READING TEXT:
-*-

Upcoming Reading

I’m going to be reading with Edwin Romond at Warren County Community College, as part of the Visiting Authors Series on Wednesday, February 22This event, beginning at 7:30 p.m. in room E208, is free and open to the public. The WCCC Chapter of Phi Theta Kappa, the international honor society for two-year colleges, will provide complimentary refreshments.

For directions to the college please call (908) 835-WCCC or visit www.warren.edu. For more information about the Visiting Authors Series, please e-mail BJ Ward at ward@warren.edu.

Please come out to hear us!

Check out Fire On Her Tongue

Thank you, Annette Spaulding-Convy and Kelli Russell Agodon, for including me in Fire on Her Tongue, an e-book collection of contemporary women’s poetry, done with a 0 carbon footprint! check it out!

My 2nd Book is Coming Out

Word Press in Cincinnati will be publishing my second poetry collection, Precise, in 2012. I’m so excited!

Thoughts on a List of Fears

Thoughts on a List of Fears

 

Given that fear is the opposite of love, see phobia, see philia,

what is the opposite of obsession? The opposite of opposition?

 

Some fears are purely rational:

helminthophobia, the fear of being infested with worms,

hydrophobophobia, the fear of rabies. Also myxophobia,

the fear of slime, closely related to okraphobia,

a subset of lachanophobia, fear of vegetables.

-*-

(Records from a dataset)

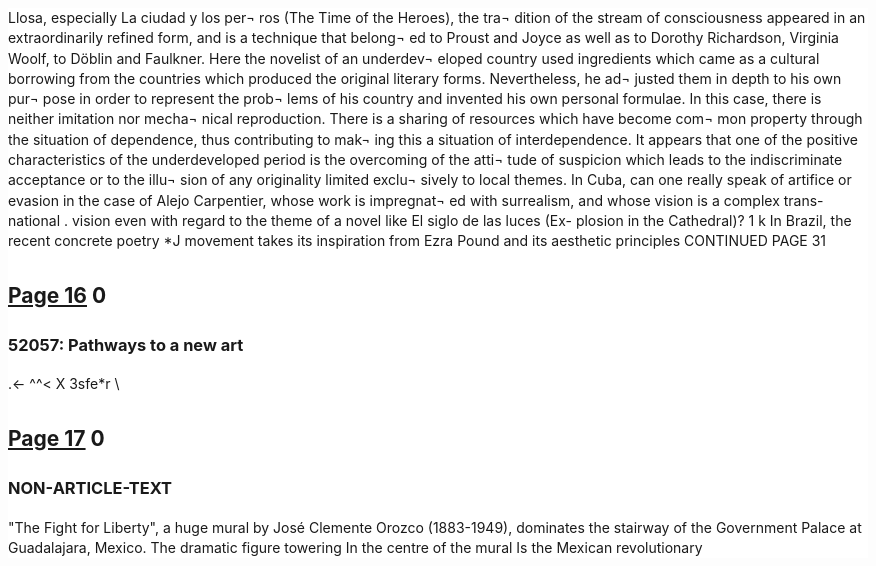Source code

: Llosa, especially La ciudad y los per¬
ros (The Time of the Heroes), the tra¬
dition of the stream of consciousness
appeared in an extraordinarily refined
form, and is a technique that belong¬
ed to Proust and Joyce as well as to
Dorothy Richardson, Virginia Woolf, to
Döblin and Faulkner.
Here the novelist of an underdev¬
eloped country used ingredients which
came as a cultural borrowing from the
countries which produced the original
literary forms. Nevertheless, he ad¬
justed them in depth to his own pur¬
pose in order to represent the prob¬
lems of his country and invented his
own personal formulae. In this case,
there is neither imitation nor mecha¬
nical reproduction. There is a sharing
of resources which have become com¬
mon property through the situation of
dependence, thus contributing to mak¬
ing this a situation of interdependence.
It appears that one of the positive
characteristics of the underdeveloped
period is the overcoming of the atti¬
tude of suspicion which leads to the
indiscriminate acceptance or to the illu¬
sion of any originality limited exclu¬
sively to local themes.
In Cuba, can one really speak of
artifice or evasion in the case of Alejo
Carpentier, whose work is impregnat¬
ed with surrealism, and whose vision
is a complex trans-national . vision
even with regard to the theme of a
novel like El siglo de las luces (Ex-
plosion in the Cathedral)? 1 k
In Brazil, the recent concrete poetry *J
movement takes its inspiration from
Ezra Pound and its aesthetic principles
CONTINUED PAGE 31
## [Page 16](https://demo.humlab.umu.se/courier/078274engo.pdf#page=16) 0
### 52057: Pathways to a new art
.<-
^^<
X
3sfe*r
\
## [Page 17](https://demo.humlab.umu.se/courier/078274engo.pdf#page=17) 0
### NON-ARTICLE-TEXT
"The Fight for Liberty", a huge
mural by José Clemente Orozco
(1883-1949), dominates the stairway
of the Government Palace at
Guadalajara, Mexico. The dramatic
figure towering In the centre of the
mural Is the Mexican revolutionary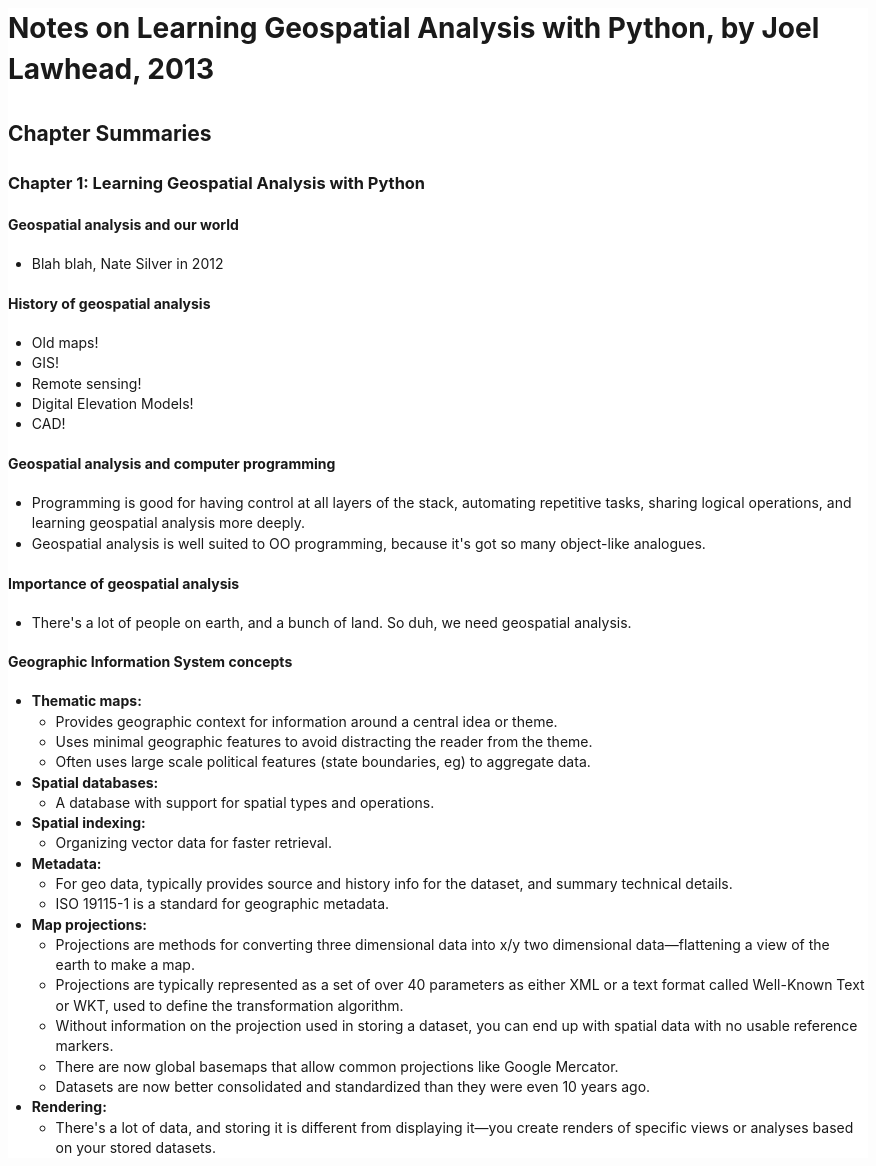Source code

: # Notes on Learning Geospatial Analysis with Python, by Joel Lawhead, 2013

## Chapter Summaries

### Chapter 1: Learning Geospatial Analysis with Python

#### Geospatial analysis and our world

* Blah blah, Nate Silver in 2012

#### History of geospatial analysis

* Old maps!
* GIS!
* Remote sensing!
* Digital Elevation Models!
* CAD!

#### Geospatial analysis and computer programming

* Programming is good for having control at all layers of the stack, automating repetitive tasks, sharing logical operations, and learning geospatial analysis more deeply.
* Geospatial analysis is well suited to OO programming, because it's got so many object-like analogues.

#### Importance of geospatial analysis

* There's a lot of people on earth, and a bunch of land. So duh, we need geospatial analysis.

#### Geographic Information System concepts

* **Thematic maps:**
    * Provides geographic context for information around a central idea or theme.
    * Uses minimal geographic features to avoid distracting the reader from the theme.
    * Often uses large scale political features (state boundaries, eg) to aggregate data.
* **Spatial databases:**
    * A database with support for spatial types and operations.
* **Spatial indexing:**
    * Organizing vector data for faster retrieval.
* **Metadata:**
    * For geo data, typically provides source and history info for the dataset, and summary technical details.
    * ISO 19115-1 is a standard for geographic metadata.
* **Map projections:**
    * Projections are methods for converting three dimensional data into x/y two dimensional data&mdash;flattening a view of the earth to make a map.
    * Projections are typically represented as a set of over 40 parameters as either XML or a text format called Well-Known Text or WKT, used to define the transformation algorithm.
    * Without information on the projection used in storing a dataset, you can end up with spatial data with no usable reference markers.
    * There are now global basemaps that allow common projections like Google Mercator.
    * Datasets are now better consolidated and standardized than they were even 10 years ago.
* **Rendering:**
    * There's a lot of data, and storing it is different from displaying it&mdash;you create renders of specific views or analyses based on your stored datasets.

-*-

LIST OF TASKS:
1. Decide whether each statement agrees with the web page and support each yes or no with the deciding words quoted from it. (a) The reading at Warren County Community College begins at 7:30 p.m. (b) Refreshments will be sold at the event. (c) Precise is to be published by a press in Cincinnati.
2. According to the web page, what kind of collection is Fire on Her Tongue?
3. Continue the poem about fears on the web page from its last line.

RESPONSES PER TASK:
1.
(a) Yes: "This event, beginning at 7:30 p.m. in room E208, is free and open to the public."
(b) No: "The WCCC Chapter of Phi Theta Kappa, the international honor society for two-year colleges, will provide complimentary refreshments."
(c) Yes: "Word Press in Cincinnati will be publishing my second poetry collection, Precise, in 2012."

2. It is an e-book collection of contemporary women's poetry.

3.
Then again, there are words for fears of some of the finest things in life,

things without which our memories would be empty:

lakes, garlic, music,

meteors, colors, opinions,

flowers, otters, foreplay,

infinity, flutes, northern lights,

solitude, dancing, the heart,

justice, the sea, home,

stars, dawn, daylight,

knowledge, taste and the hearing of good news.

I do not understand anablephobia, the fear of looking up,

or the fears of chins, knees, hair, glass and names.

Of course, some fears are so rational, life without them would seem foreign.

Going to school, even learning itself? Petrifying, especially when the teacher

leaves the room just as you try the new task on your own, without a net,

and everyone is watching, waiting for you to wobble and fall.

Fear of snow makes sense for anyone living at the top of a steep hill,

for anyone with a slight case of cheimaphobia, fear of the cold,

leukophobia, fear of white, or taphophobia, fear of being buried alive.

For those who have been in love more than once, mnemophobia makes

perfect sense. At the first bars of a ballad, Memory can reduce one to tears.

Perhaps I even have a slight case of paralipophobia, fear of neglecting duty,

given the countless nightmares I have had, in which the pets I was caring for

died horrible deaths, left alone in hot, dry apartments for a week. Maybe

that’s why I played halfback instead of forward—a form of performophobia.

Some have climbed the pyramid of terror, from fear of pyramids, say, to

the fear of terror, then the fear of words, then of thoughts, then of the mind and last,

of the self itself.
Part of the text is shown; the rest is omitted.